**Working data**
= = = =
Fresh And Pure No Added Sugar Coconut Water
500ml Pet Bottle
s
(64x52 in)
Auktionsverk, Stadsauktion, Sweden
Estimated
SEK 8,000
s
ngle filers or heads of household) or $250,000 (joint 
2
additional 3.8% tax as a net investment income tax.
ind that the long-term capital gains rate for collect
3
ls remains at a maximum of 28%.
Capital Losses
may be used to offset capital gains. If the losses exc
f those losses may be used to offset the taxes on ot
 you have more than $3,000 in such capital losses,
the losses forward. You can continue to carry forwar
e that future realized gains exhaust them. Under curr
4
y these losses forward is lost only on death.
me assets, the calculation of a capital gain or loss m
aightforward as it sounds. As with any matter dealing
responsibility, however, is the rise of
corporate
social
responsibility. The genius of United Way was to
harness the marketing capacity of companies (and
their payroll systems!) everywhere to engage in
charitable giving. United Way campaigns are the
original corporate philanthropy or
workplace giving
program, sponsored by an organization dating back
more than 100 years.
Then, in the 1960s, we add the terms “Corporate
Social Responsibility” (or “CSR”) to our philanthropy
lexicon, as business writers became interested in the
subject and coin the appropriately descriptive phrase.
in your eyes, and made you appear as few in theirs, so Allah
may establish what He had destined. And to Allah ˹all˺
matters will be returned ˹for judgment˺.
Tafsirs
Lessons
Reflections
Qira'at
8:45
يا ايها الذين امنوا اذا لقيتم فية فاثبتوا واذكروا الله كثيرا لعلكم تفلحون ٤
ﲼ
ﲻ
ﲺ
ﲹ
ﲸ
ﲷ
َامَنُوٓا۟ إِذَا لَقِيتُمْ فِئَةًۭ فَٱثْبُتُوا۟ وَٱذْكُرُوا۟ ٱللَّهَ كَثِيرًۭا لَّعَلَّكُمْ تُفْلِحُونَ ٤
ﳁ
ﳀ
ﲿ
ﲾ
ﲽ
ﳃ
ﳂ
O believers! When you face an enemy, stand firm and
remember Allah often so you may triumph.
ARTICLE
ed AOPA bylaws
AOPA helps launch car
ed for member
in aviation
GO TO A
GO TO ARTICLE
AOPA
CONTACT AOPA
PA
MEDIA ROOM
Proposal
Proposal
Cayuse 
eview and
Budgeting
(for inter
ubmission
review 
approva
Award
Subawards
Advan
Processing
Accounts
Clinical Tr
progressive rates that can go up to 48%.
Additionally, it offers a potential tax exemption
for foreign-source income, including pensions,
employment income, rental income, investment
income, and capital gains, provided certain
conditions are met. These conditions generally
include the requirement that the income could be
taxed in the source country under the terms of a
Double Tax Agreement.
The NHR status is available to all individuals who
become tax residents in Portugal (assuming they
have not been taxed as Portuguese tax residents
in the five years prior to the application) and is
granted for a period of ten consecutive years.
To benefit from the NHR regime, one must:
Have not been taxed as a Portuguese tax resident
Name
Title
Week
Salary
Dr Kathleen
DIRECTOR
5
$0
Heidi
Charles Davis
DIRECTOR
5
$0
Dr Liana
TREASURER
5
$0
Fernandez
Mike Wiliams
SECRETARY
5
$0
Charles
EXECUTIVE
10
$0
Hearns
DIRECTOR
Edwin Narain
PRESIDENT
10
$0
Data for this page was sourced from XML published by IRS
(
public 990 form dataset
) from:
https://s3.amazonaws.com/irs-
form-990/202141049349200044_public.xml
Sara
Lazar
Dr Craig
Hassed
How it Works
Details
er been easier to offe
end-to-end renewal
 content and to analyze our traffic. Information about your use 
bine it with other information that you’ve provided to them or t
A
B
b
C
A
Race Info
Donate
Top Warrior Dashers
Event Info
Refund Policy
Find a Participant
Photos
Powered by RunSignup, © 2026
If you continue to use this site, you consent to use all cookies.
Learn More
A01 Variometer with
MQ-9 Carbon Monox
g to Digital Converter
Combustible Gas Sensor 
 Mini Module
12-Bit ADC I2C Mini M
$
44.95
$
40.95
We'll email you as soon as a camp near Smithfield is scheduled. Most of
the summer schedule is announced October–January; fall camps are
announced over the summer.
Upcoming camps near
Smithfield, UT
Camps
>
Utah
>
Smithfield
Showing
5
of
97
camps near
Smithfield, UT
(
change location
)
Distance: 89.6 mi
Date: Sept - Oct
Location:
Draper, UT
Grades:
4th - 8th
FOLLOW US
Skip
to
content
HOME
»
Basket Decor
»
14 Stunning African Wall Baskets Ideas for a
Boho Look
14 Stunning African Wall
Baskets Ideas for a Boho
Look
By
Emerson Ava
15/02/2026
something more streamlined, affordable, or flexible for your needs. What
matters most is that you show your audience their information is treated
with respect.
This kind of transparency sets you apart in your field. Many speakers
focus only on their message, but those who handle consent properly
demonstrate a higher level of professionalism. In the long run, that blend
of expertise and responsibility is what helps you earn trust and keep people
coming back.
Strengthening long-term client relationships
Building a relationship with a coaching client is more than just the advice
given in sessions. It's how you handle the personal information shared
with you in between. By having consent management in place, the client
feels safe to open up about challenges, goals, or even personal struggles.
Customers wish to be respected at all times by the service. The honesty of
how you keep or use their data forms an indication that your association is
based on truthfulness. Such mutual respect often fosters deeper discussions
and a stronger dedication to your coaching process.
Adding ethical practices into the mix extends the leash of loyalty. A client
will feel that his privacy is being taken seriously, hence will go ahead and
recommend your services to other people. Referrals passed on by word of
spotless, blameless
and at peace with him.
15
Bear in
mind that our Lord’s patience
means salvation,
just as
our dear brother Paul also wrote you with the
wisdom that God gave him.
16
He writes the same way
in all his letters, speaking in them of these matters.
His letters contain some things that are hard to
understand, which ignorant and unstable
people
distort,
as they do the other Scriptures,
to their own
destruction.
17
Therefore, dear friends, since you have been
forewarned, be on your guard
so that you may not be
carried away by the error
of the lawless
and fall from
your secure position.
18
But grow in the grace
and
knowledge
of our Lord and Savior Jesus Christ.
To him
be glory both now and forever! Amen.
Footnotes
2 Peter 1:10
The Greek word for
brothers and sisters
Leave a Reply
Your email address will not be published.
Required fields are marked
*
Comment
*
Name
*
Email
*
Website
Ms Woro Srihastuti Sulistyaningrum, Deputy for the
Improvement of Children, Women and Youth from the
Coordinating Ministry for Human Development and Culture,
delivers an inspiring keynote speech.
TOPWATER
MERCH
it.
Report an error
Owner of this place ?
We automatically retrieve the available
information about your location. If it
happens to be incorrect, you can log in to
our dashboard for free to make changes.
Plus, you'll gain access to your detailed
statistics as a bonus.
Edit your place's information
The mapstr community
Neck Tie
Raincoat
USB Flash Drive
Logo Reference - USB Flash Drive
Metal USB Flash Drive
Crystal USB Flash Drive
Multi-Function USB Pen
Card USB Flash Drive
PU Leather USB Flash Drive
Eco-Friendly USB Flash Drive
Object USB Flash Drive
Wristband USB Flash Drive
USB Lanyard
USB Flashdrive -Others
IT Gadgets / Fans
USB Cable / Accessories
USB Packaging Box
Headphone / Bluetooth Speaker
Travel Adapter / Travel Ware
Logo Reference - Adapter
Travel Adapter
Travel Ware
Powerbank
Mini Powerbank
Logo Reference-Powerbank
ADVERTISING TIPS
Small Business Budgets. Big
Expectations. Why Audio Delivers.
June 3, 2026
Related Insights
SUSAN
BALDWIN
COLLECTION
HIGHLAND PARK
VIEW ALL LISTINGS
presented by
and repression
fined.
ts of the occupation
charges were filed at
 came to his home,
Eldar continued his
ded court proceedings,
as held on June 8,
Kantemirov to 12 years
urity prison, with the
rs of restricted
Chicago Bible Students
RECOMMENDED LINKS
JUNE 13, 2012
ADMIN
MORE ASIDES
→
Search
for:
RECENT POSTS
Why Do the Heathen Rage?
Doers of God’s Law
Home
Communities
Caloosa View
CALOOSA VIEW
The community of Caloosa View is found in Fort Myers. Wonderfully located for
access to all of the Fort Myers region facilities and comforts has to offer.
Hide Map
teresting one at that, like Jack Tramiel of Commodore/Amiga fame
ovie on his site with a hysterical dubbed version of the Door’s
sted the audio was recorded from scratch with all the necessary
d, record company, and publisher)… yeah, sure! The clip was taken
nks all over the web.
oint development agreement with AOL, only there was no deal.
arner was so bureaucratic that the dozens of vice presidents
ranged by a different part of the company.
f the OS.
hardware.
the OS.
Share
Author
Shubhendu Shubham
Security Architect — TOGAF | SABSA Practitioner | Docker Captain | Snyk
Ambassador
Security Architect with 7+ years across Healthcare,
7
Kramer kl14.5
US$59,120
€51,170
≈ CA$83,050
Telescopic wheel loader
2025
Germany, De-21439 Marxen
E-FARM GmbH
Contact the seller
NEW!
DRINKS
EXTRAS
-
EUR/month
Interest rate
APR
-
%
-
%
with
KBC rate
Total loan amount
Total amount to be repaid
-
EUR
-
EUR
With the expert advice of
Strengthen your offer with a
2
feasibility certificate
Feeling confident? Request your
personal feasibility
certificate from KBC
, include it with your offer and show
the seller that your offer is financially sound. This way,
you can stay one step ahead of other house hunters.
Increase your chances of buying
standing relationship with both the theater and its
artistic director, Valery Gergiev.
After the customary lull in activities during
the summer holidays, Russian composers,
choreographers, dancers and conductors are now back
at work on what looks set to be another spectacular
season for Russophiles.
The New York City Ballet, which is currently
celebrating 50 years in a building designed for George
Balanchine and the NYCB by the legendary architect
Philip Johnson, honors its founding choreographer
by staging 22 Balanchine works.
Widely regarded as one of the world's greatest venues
= = = =
**What you are asked to do**
If a line above contains the word "amount", list it.

**Response to this exercise**
Total loan amount
Total amount to be repaid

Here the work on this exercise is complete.